### Dataset

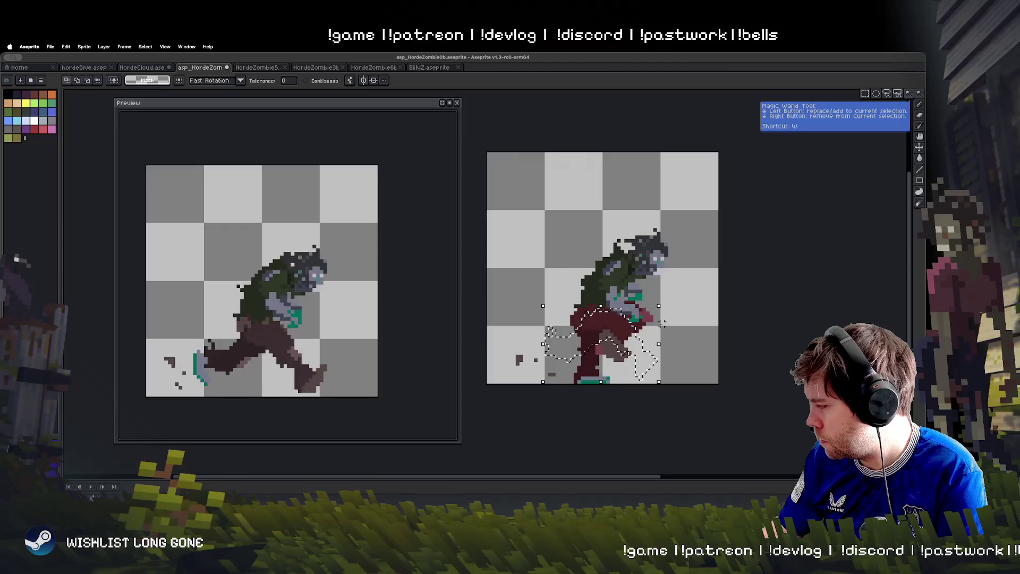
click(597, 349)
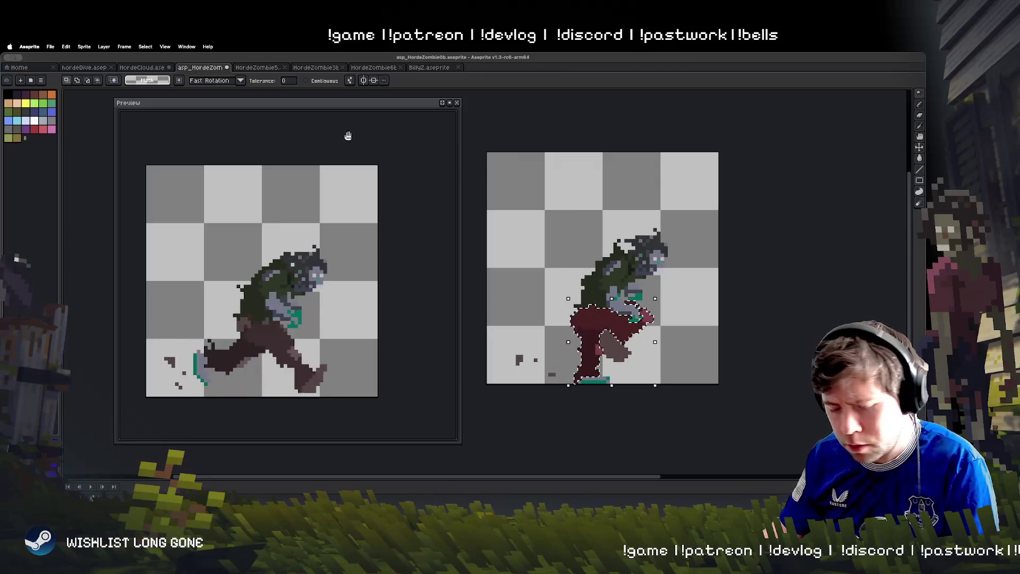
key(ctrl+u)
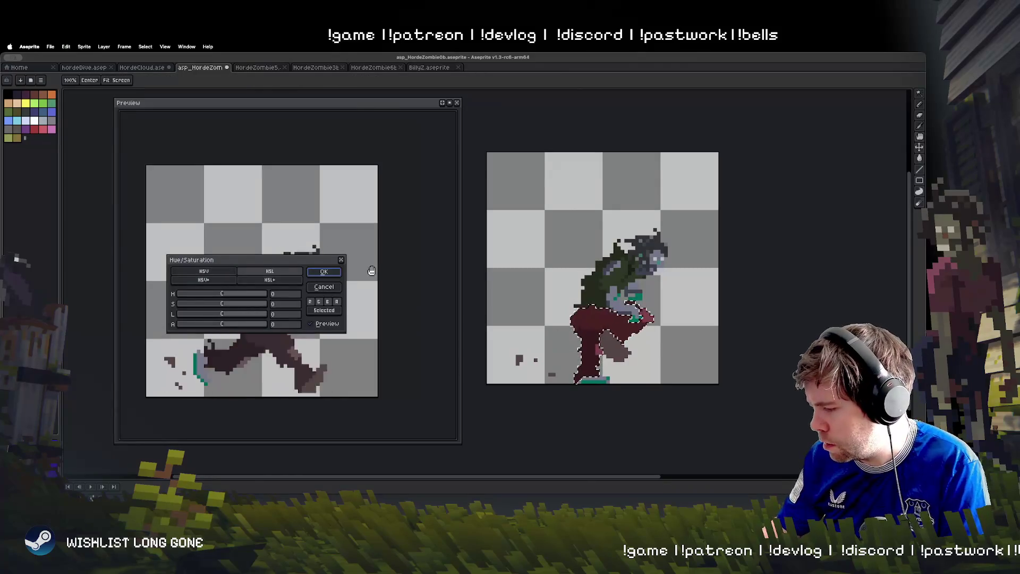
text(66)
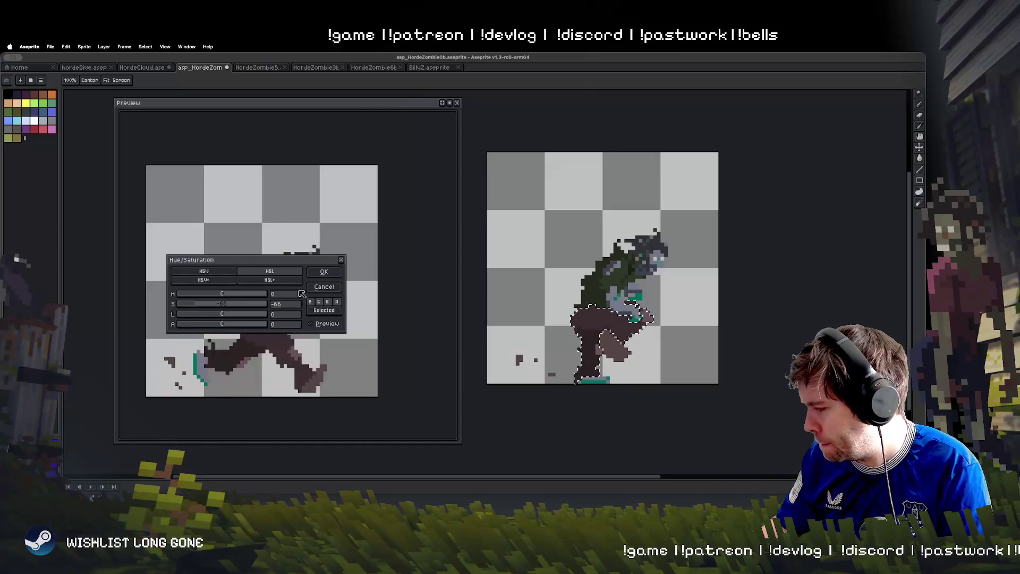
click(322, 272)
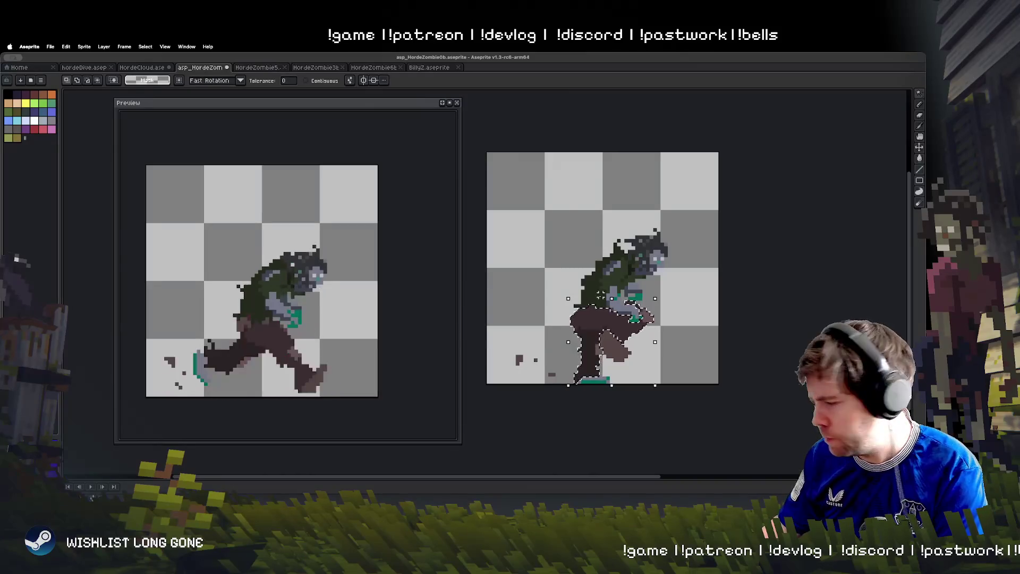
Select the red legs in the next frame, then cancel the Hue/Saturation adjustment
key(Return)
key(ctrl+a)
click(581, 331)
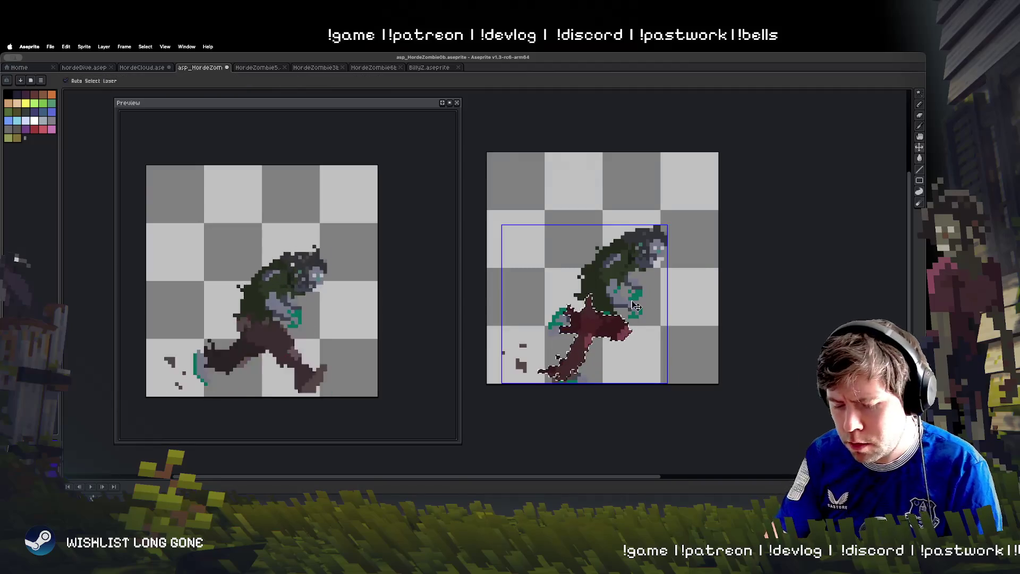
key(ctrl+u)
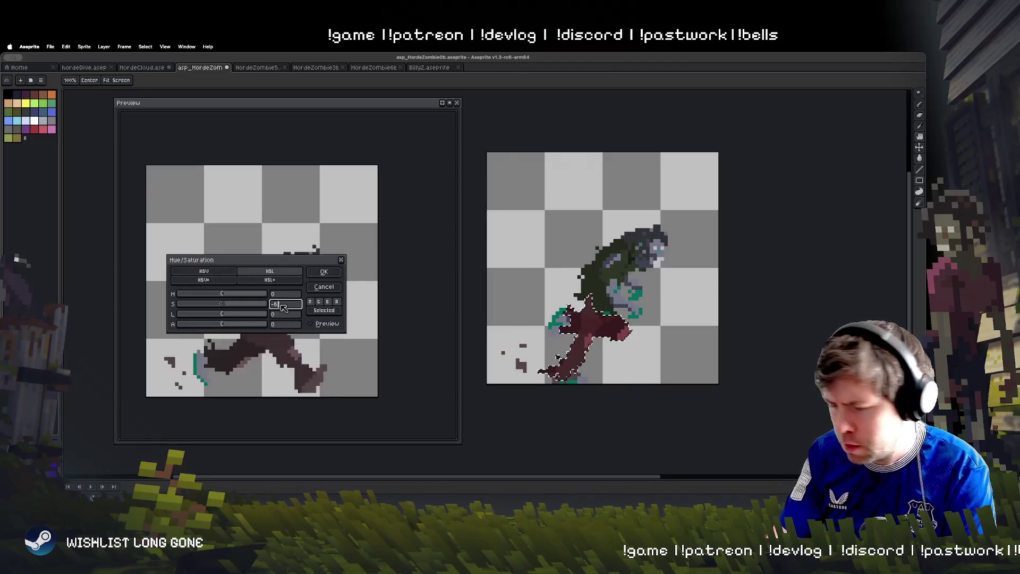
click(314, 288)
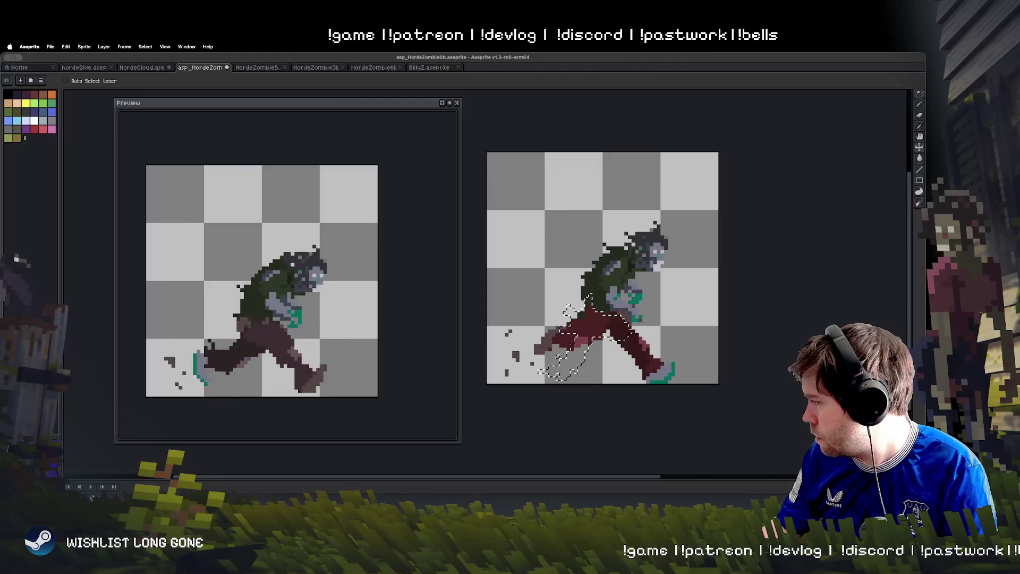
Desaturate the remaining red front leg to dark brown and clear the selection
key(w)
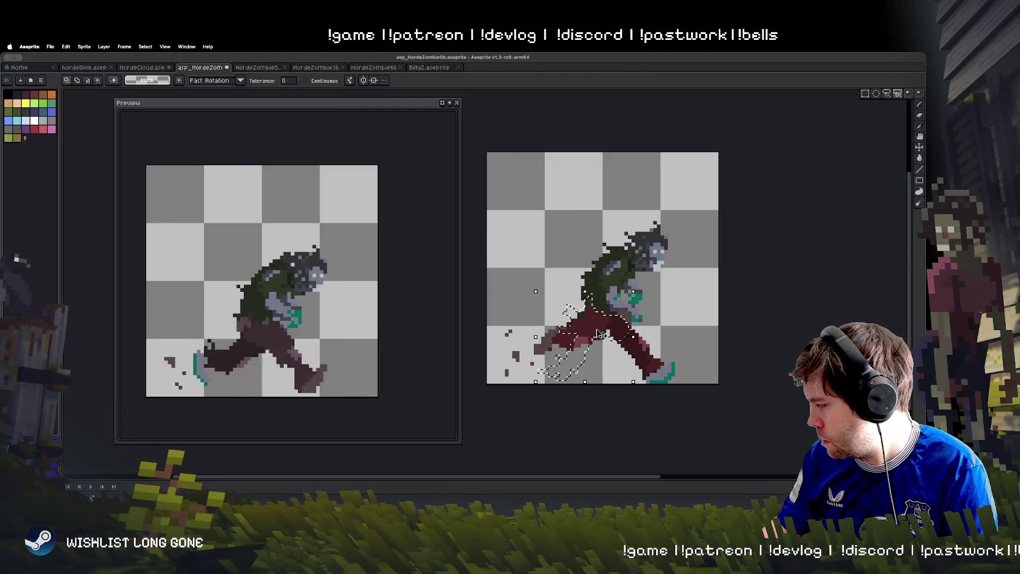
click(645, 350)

### Work request
For every entry, return its exact wording and leave out any image.

### Response to this task
click(597, 349)
key(ctrl+u)
text(66)
click(322, 272)
Select the red legs in the next frame, then cancel the Hue/Saturation adjustment
key(Return)
key(ctrl+a)
click(581, 331)
key(ctrl+u)
click(314, 288)
Desaturate the remaining red front leg to dark brown and clear the selection
key(w)
click(645, 350)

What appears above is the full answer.